Material shown >>
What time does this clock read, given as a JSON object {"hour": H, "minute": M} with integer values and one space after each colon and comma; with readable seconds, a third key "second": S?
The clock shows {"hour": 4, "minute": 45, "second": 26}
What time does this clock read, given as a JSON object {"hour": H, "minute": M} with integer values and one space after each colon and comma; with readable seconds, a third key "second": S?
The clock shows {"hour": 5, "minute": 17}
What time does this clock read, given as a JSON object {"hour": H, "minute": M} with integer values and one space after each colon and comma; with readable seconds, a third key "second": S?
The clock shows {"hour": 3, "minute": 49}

--

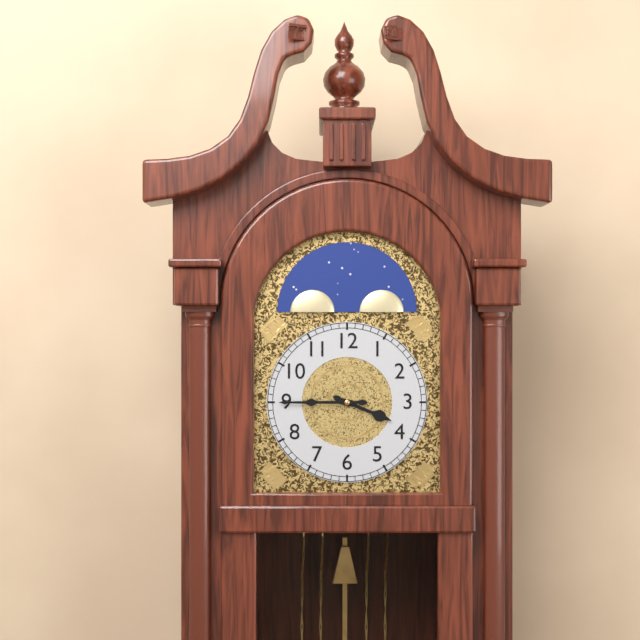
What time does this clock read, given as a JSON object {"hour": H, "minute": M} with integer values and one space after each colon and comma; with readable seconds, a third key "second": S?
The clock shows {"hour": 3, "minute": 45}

Aim >> Report, word for word, each of the lines above that contains the string "shows".

Solution for this problem >>
The clock shows {"hour": 4, "minute": 45, "second": 26}
The clock shows {"hour": 5, "minute": 17}
The clock shows {"hour": 3, "minute": 49}
The clock shows {"hour": 3, "minute": 45}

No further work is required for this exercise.